[GIVEN DATA — start]

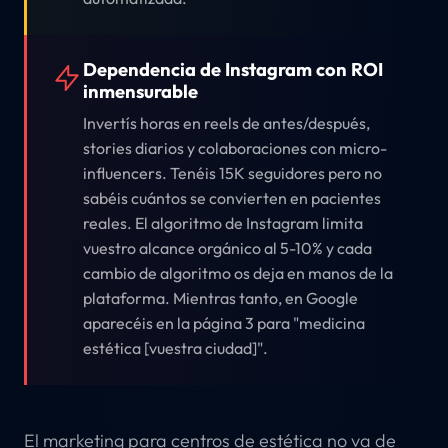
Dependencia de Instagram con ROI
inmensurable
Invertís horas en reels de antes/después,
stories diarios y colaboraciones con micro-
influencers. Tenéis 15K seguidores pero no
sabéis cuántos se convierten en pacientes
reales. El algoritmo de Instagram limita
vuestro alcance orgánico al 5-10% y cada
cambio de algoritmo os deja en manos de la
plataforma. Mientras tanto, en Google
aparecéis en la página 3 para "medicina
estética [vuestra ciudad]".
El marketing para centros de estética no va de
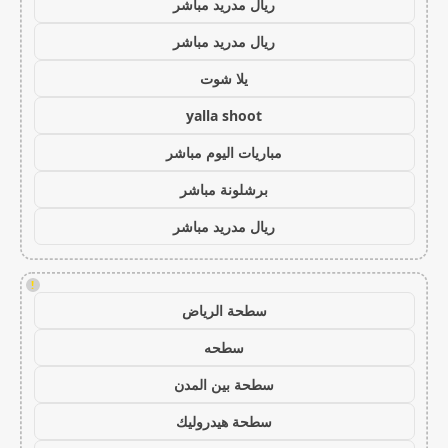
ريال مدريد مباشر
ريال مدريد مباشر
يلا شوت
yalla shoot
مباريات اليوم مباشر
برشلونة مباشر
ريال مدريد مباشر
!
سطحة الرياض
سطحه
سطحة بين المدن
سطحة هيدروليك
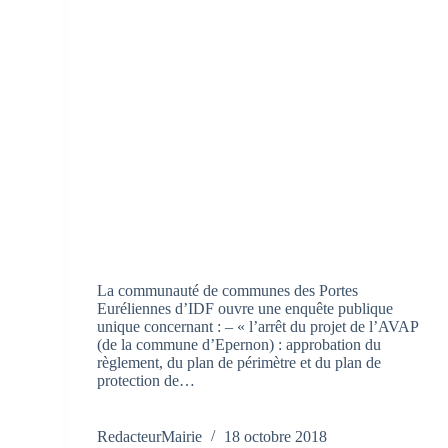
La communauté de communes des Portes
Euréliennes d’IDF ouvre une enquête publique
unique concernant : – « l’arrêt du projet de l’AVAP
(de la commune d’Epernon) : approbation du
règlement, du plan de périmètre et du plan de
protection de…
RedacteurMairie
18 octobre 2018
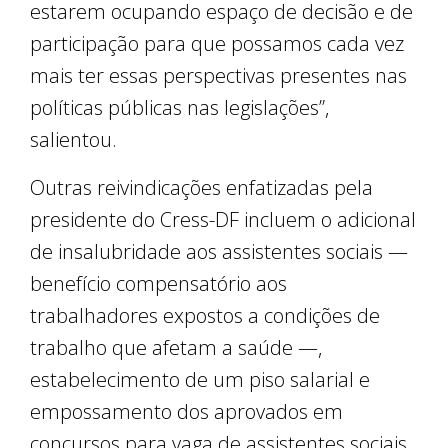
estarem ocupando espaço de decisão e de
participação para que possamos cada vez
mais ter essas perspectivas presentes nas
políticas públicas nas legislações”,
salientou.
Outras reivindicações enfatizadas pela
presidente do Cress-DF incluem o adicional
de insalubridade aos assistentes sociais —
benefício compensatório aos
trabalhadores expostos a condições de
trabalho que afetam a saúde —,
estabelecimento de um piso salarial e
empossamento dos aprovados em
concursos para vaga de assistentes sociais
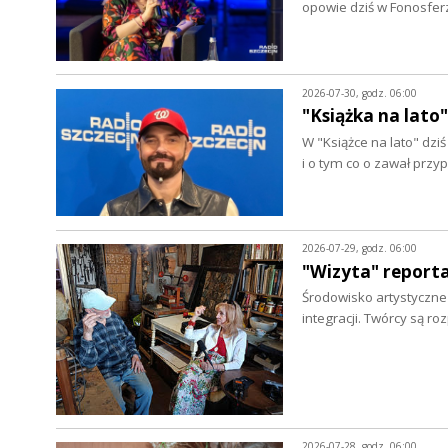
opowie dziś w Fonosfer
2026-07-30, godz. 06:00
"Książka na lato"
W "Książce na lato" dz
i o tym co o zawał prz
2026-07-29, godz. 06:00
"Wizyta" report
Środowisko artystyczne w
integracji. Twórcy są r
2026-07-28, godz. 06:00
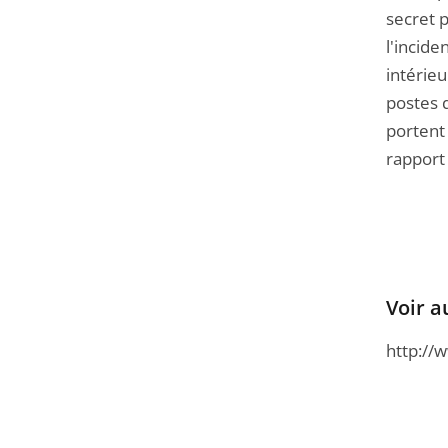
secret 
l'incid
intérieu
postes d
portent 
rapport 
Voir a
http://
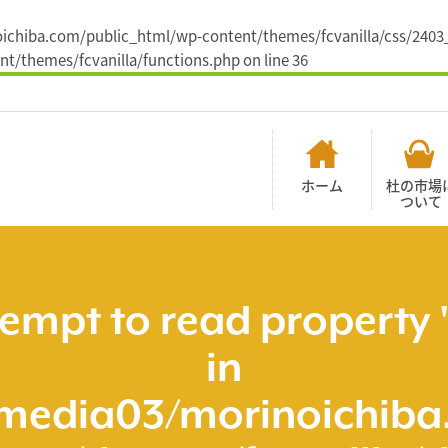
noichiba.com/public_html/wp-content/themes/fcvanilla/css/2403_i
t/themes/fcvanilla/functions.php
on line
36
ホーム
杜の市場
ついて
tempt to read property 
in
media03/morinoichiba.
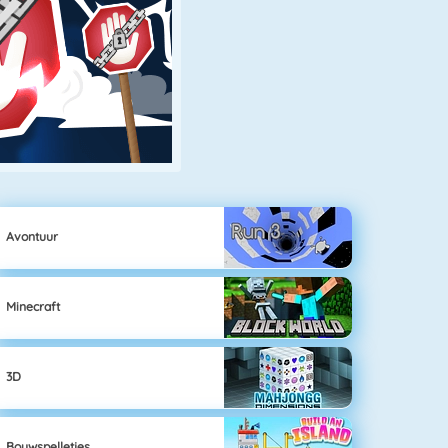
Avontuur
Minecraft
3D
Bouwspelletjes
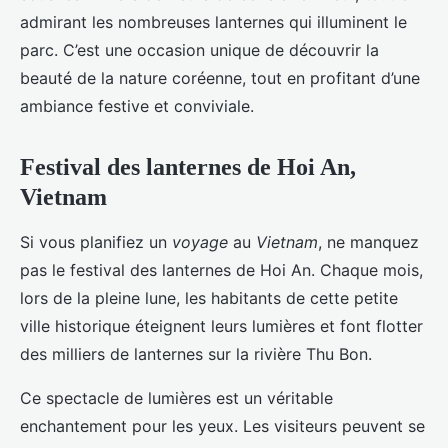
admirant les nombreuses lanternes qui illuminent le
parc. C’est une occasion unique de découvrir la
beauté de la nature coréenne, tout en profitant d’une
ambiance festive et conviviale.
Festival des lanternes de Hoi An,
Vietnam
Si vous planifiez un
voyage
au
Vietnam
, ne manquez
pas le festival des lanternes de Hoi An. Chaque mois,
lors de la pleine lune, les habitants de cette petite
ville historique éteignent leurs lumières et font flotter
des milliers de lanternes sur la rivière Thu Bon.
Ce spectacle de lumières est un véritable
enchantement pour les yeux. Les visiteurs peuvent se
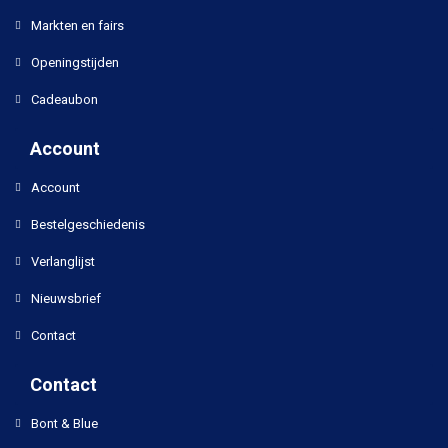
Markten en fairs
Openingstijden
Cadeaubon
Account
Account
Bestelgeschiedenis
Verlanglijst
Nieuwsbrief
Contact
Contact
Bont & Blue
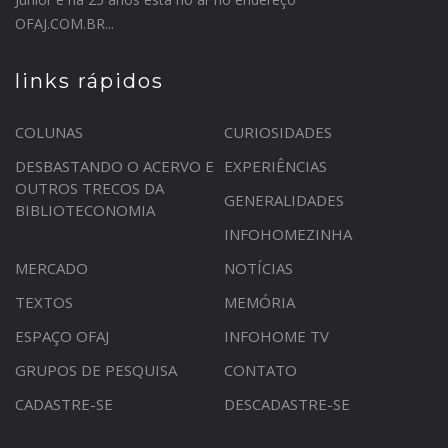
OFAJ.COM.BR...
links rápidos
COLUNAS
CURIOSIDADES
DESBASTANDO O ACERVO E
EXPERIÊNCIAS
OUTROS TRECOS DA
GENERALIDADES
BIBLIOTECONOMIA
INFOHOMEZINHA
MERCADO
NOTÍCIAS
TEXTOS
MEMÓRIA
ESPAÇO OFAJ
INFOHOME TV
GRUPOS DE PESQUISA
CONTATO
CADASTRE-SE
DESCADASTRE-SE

[GIVEN DATA — finish]

== PROBLEM DETAILS ==
Pull out every line of the records that includes the string "assistentes".

== TASK RESPONSE ==
de insalubridade aos assistentes sociais —
concursos para vaga de assistentes sociais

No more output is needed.